(Stored items)
»»
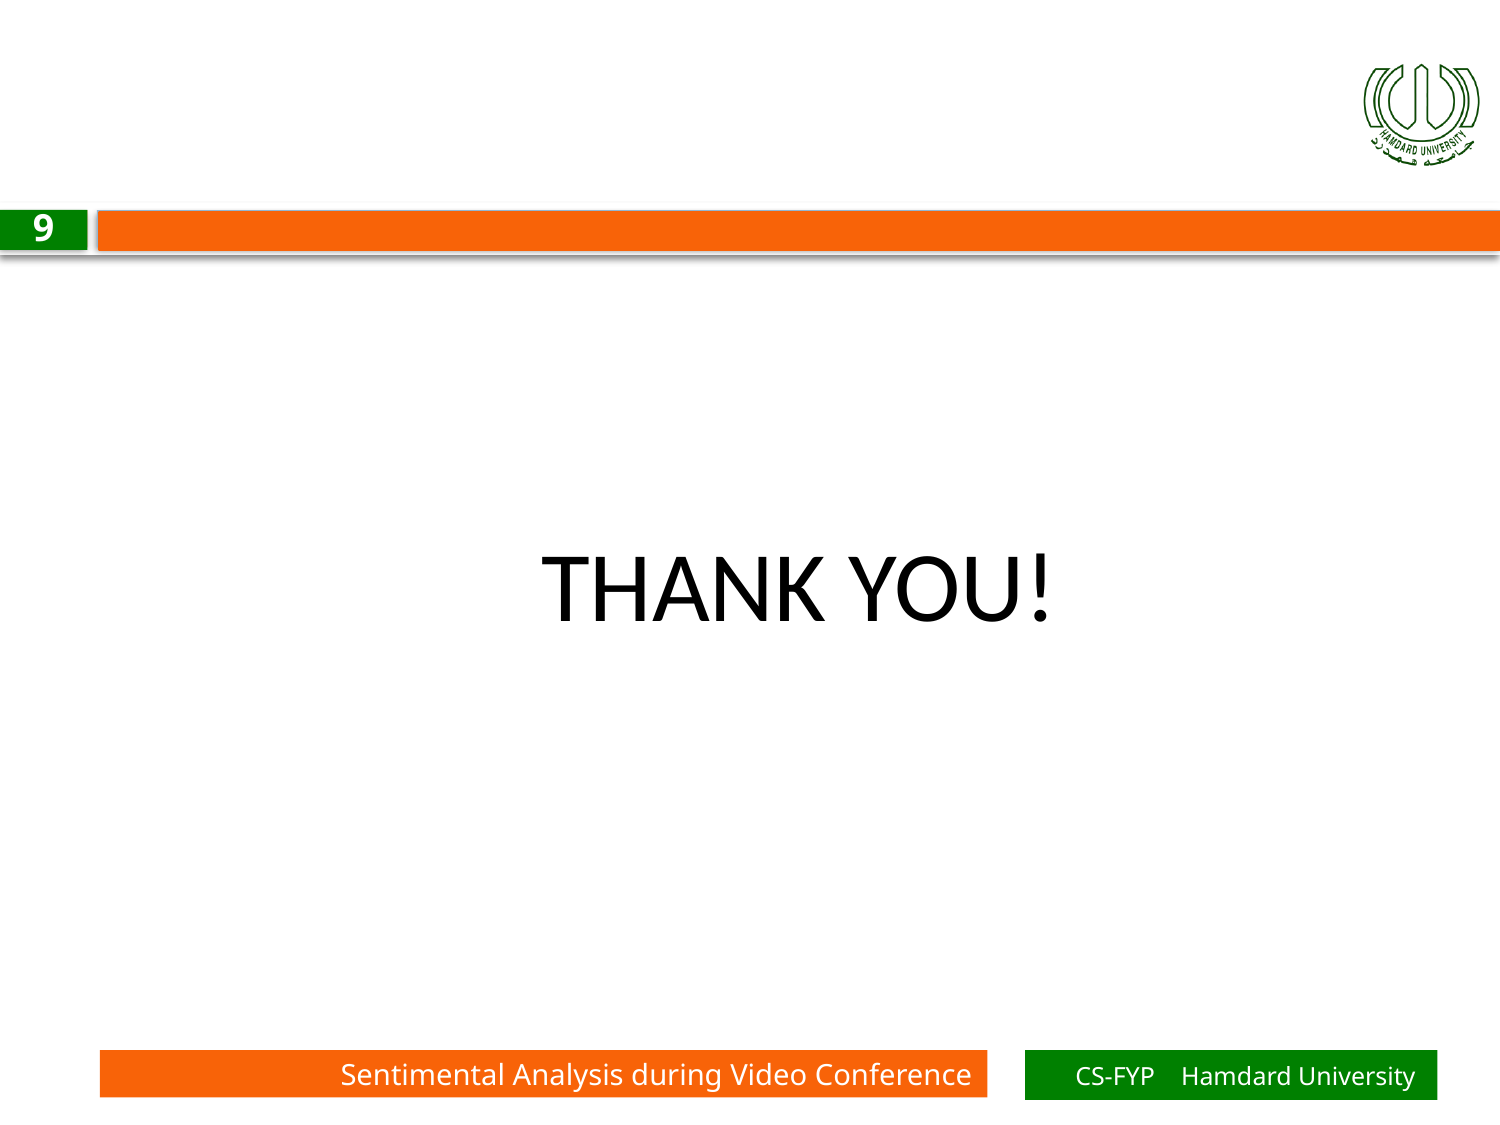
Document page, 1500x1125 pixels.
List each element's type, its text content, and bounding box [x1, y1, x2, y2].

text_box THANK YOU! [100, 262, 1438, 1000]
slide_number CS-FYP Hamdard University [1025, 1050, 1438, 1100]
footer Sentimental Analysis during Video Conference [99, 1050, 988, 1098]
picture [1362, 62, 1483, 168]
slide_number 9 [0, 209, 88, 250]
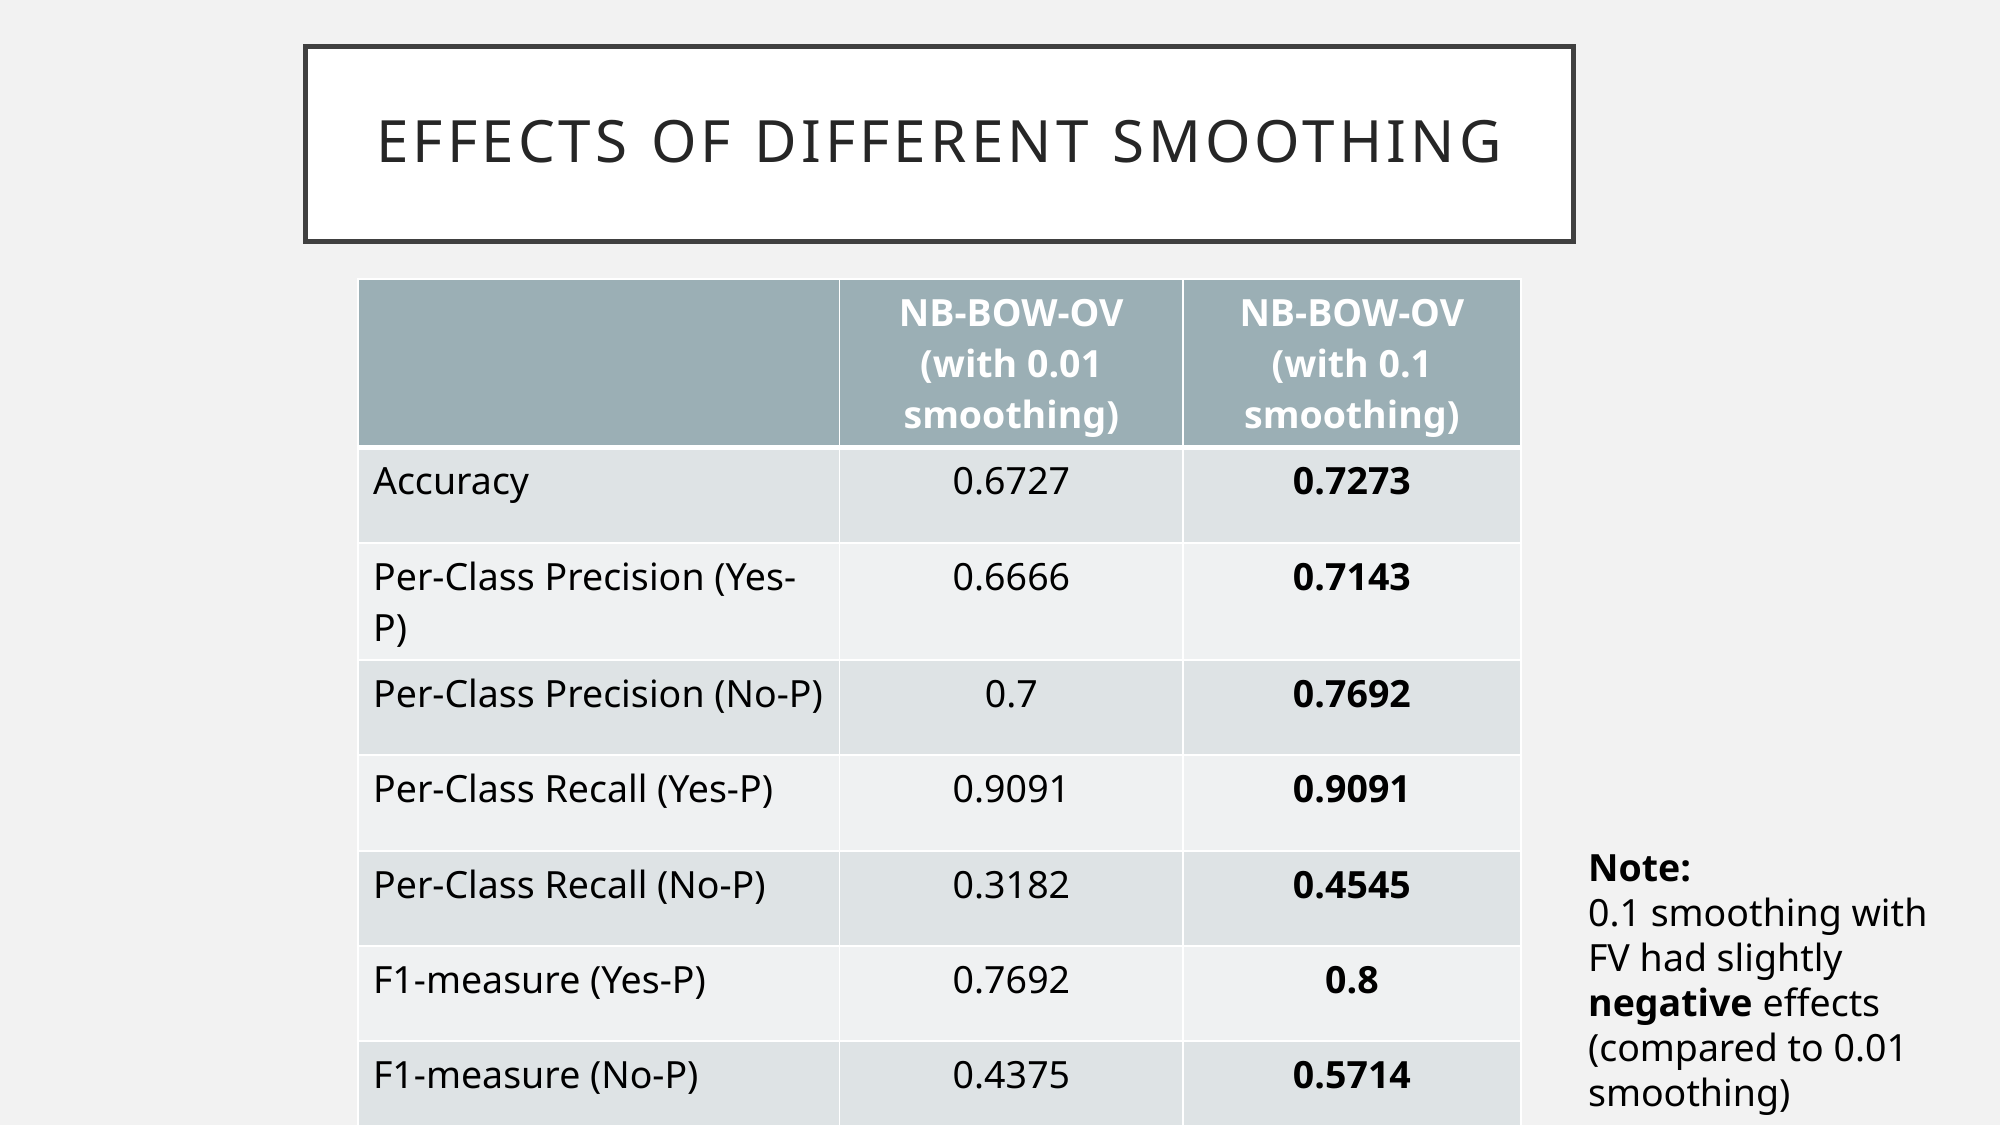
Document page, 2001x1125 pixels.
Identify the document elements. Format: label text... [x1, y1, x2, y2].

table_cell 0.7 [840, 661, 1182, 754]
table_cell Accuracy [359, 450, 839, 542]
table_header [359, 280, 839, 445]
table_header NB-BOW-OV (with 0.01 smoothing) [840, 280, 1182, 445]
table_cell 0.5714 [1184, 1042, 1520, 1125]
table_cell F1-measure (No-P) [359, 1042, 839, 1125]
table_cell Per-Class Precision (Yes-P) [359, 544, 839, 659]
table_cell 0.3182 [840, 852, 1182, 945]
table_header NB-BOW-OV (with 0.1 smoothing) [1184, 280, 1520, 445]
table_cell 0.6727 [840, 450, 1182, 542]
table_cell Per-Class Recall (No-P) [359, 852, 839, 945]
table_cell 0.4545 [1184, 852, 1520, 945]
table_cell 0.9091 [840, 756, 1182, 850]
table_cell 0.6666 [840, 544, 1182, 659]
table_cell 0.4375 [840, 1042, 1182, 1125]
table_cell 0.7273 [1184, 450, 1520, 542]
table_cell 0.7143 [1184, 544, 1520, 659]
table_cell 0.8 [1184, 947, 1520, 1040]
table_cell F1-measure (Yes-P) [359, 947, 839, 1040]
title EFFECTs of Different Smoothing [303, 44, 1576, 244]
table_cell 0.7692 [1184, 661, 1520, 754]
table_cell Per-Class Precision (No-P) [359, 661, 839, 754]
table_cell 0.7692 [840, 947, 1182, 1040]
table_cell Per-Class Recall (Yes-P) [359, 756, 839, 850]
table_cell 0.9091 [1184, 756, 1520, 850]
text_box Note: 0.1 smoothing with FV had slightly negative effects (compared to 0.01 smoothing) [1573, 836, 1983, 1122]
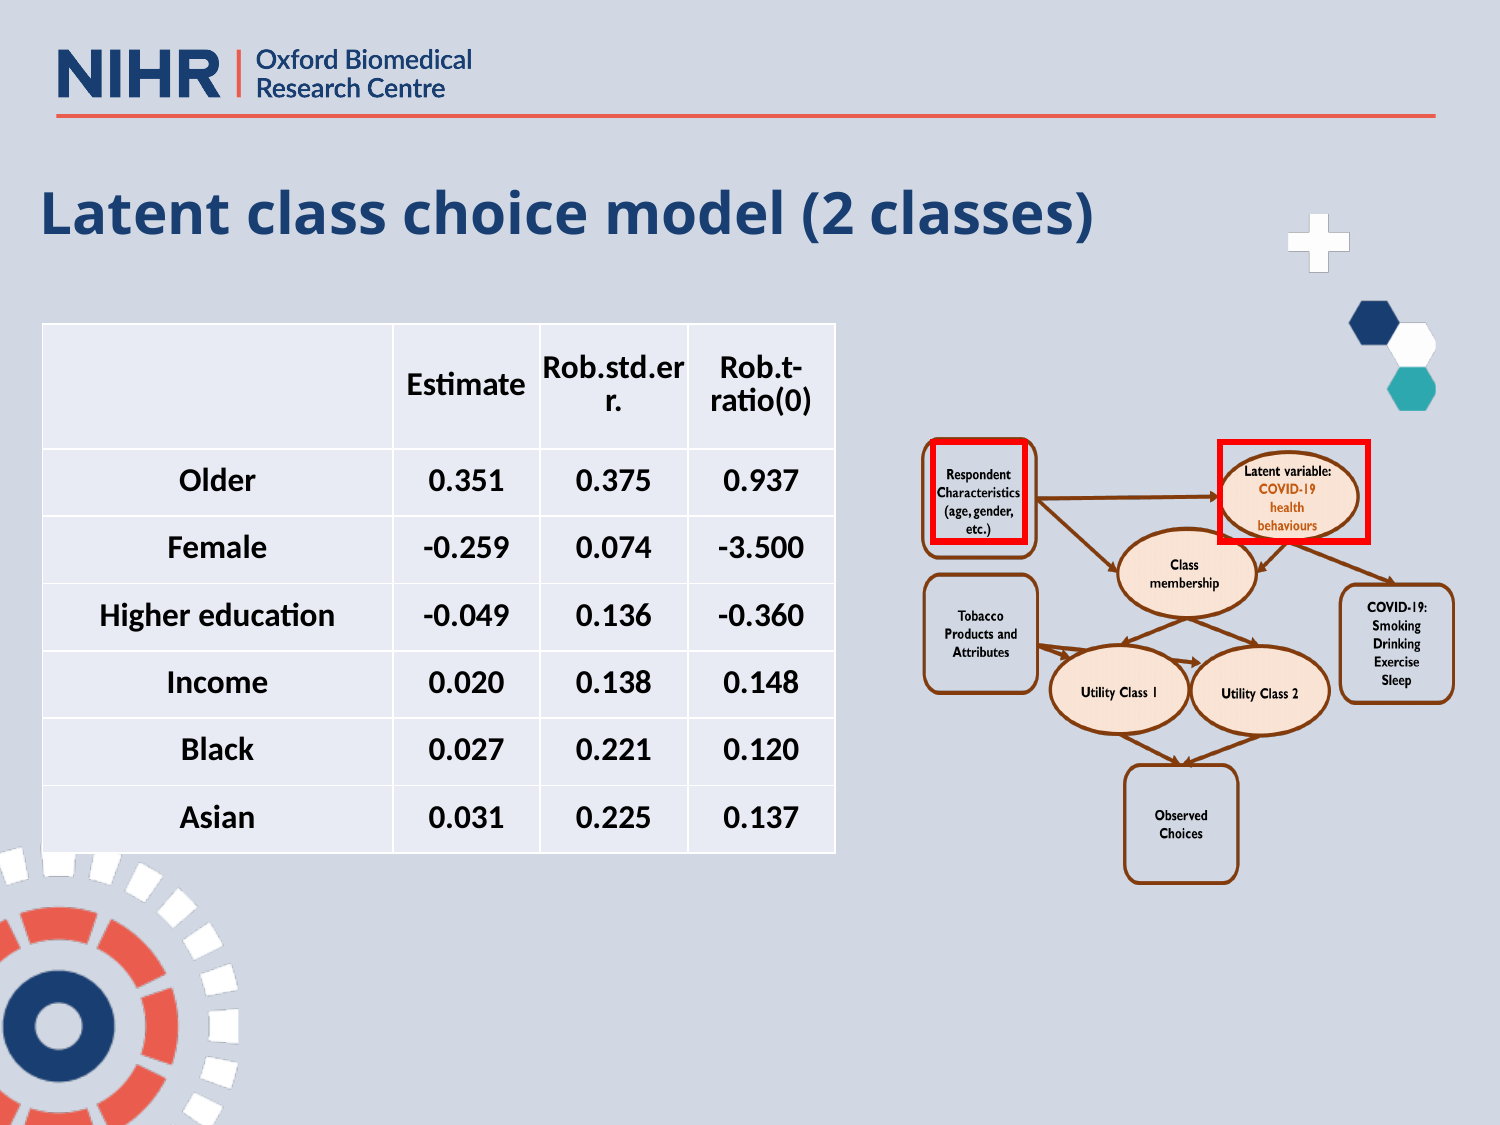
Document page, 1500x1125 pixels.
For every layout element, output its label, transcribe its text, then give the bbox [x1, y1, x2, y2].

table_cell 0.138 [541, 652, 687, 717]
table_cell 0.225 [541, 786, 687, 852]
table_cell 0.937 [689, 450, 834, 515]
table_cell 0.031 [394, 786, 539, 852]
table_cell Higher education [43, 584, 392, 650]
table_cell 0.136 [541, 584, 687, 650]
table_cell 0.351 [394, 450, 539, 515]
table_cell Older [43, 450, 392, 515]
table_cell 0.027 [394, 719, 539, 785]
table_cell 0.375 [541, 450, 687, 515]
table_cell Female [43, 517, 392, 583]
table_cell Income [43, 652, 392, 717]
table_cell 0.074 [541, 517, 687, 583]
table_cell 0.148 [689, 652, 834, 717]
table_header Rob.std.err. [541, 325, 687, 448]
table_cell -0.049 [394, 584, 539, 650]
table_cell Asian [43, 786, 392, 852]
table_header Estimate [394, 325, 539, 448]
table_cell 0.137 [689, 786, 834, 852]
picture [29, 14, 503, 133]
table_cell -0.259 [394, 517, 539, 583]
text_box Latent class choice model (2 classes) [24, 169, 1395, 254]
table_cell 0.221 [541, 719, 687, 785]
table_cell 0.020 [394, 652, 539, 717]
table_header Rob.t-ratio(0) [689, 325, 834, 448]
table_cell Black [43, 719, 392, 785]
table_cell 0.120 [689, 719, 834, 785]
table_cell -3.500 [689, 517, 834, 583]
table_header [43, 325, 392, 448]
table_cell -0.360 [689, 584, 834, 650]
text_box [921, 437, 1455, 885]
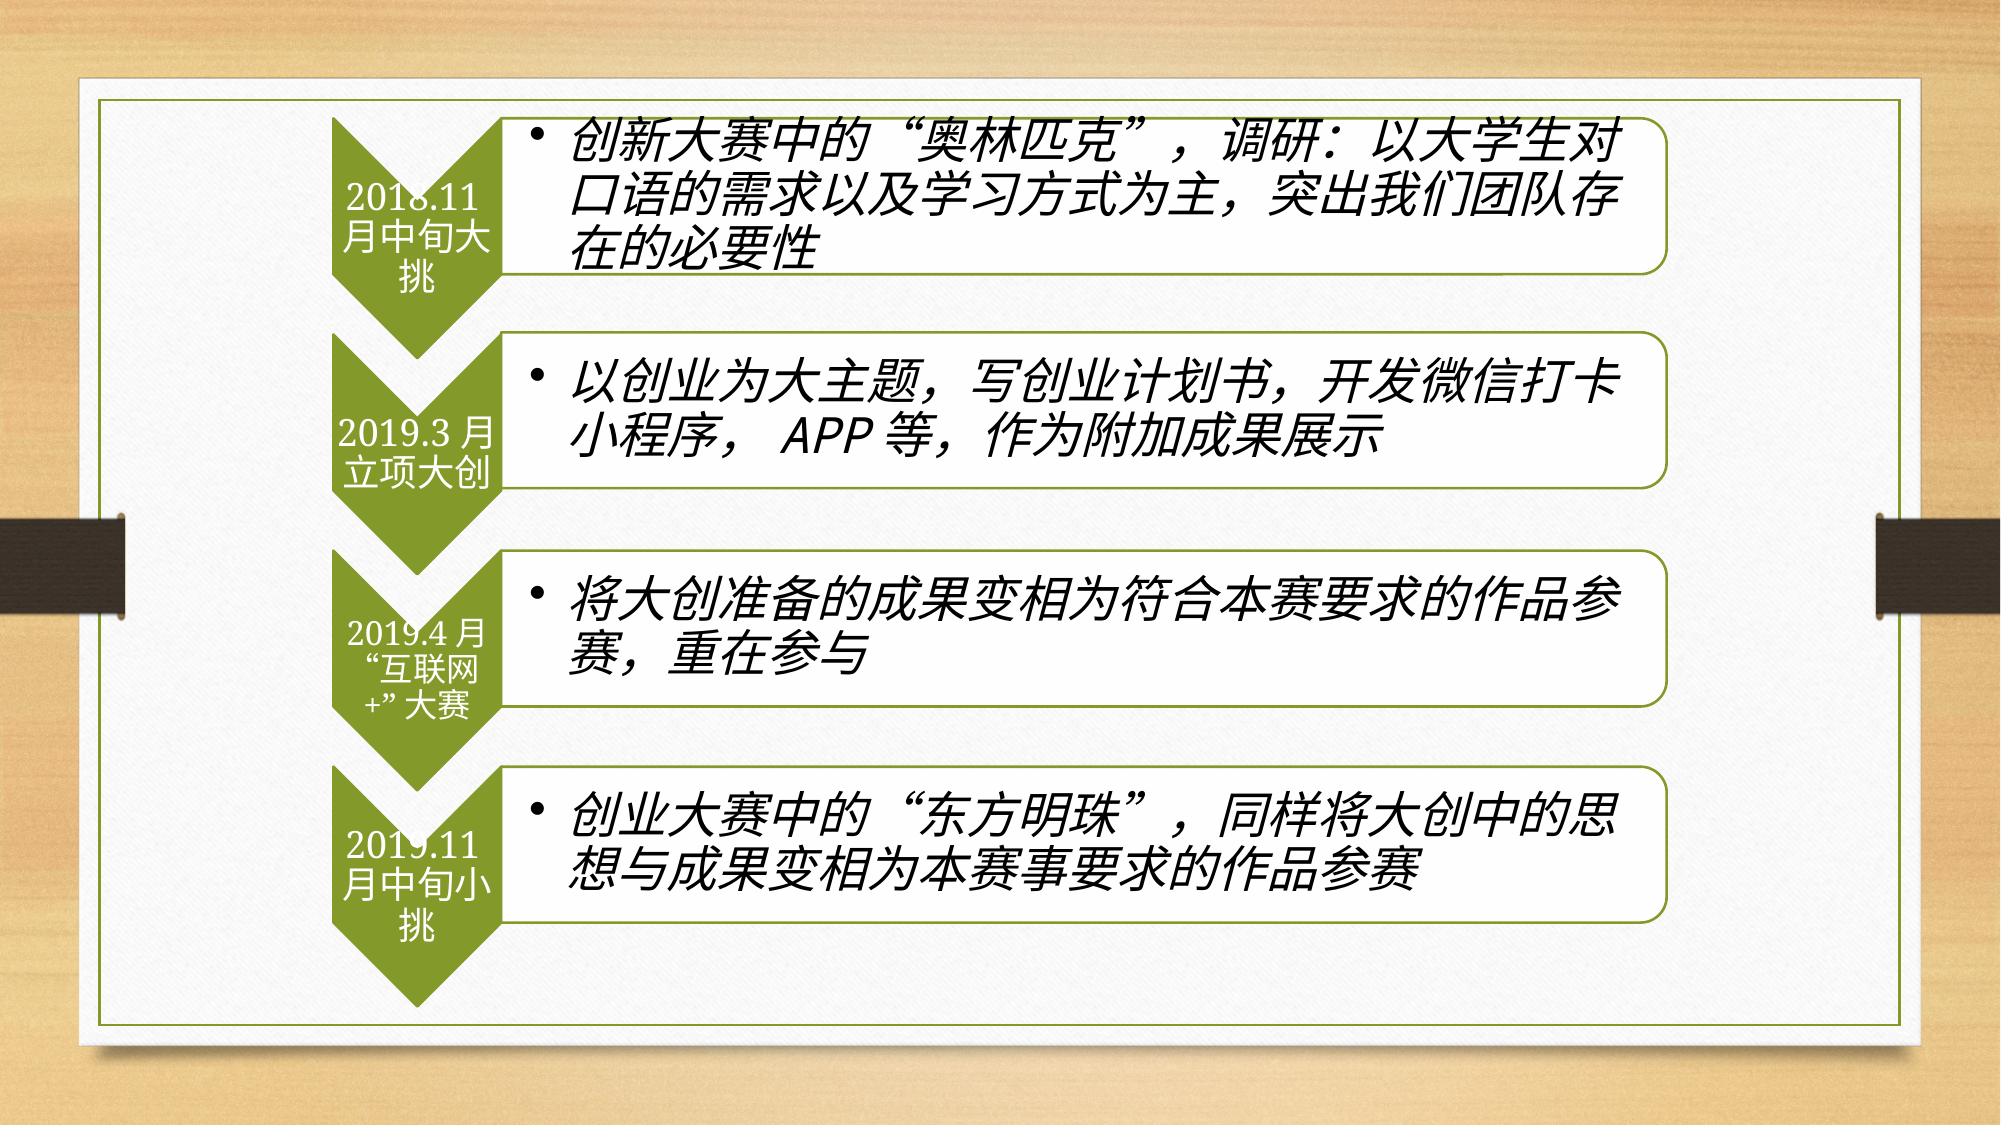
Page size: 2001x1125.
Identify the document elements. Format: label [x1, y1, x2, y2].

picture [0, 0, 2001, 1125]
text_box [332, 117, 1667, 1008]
««
> **WHAT YOU HAVE TO DO**
Print every line above exactly as given, but not the pictures.

> **SOLUTION FOR THIS EXERCISE**
Document page, 1500x1125 pixels.
List each element's type, its text content, and bounding box [x1, y1, x2, y2].

text_box THANK YOU! [100, 262, 1438, 1000]
slide_number CS-FYP Hamdard University [1025, 1050, 1438, 1100]
footer Sentimental Analysis during Video Conference [99, 1050, 988, 1098]
picture [1362, 62, 1483, 168]
slide_number 9 [0, 209, 88, 250]
Document page, 2001x1125 pixels.
Identify the document elements. Format: label text... [x1, y1, x2, y2].

table_cell 0.7 [840, 661, 1182, 754]
table_cell Accuracy [359, 450, 839, 542]
table_header [359, 280, 839, 445]
table_header NB-BOW-OV (with 0.01 smoothing) [840, 280, 1182, 445]
table_cell 0.5714 [1184, 1042, 1520, 1125]
table_cell F1-measure (No-P) [359, 1042, 839, 1125]
table_cell Per-Class Precision (Yes-P) [359, 544, 839, 659]
table_cell 0.3182 [840, 852, 1182, 945]
table_header NB-BOW-OV (with 0.1 smoothing) [1184, 280, 1520, 445]
table_cell 0.6727 [840, 450, 1182, 542]
table_cell Per-Class Recall (No-P) [359, 852, 839, 945]
table_cell 0.4545 [1184, 852, 1520, 945]
table_cell 0.9091 [840, 756, 1182, 850]
table_cell 0.6666 [840, 544, 1182, 659]
table_cell 0.4375 [840, 1042, 1182, 1125]
table_cell 0.7273 [1184, 450, 1520, 542]
table_cell 0.7143 [1184, 544, 1520, 659]
table_cell 0.8 [1184, 947, 1520, 1040]
table_cell F1-measure (Yes-P) [359, 947, 839, 1040]
title EFFECTs of Different Smoothing [303, 44, 1576, 244]
table_cell 0.7692 [1184, 661, 1520, 754]
table_cell Per-Class Precision (No-P) [359, 661, 839, 754]
table_cell 0.7692 [840, 947, 1182, 1040]
table_cell Per-Class Recall (Yes-P) [359, 756, 839, 850]
table_cell 0.9091 [1184, 756, 1520, 850]
text_box Note: 0.1 smoothing with FV had slightly negative effects (compared to 0.01 smoothing) [1573, 836, 1983, 1122]
Document page, 1500x1125 pixels.
For every layout element, output its label, transcribe its text, then give the bbox [x1, y1, x2, y2].

table_cell 0.138 [541, 652, 687, 717]
table_cell 0.225 [541, 786, 687, 852]
table_cell 0.937 [689, 450, 834, 515]
table_cell 0.031 [394, 786, 539, 852]
table_cell Higher education [43, 584, 392, 650]
table_cell 0.136 [541, 584, 687, 650]
table_cell 0.351 [394, 450, 539, 515]
table_cell Older [43, 450, 392, 515]
table_cell 0.027 [394, 719, 539, 785]
table_cell 0.375 [541, 450, 687, 515]
table_cell Female [43, 517, 392, 583]
table_cell Income [43, 652, 392, 717]
table_cell 0.074 [541, 517, 687, 583]
table_cell 0.148 [689, 652, 834, 717]
table_header Rob.std.err. [541, 325, 687, 448]
table_cell -0.049 [394, 584, 539, 650]
table_cell Asian [43, 786, 392, 852]
table_header Estimate [394, 325, 539, 448]
table_cell 0.137 [689, 786, 834, 852]
picture [29, 14, 503, 133]
table_cell -0.259 [394, 517, 539, 583]
text_box Latent class choice model (2 classes) [24, 169, 1395, 254]
table_cell 0.221 [541, 719, 687, 785]
table_cell 0.020 [394, 652, 539, 717]
table_header Rob.t-ratio(0) [689, 325, 834, 448]
table_cell Black [43, 719, 392, 785]
table_cell 0.120 [689, 719, 834, 785]
table_cell -3.500 [689, 517, 834, 583]
table_header [43, 325, 392, 448]
table_cell -0.360 [689, 584, 834, 650]
text_box [921, 437, 1455, 885]
Page size: 2001x1125.
Identify the document elements. Format: label [x1, y1, x2, y2].

picture [0, 0, 2001, 1125]
text_box [332, 117, 1667, 1008]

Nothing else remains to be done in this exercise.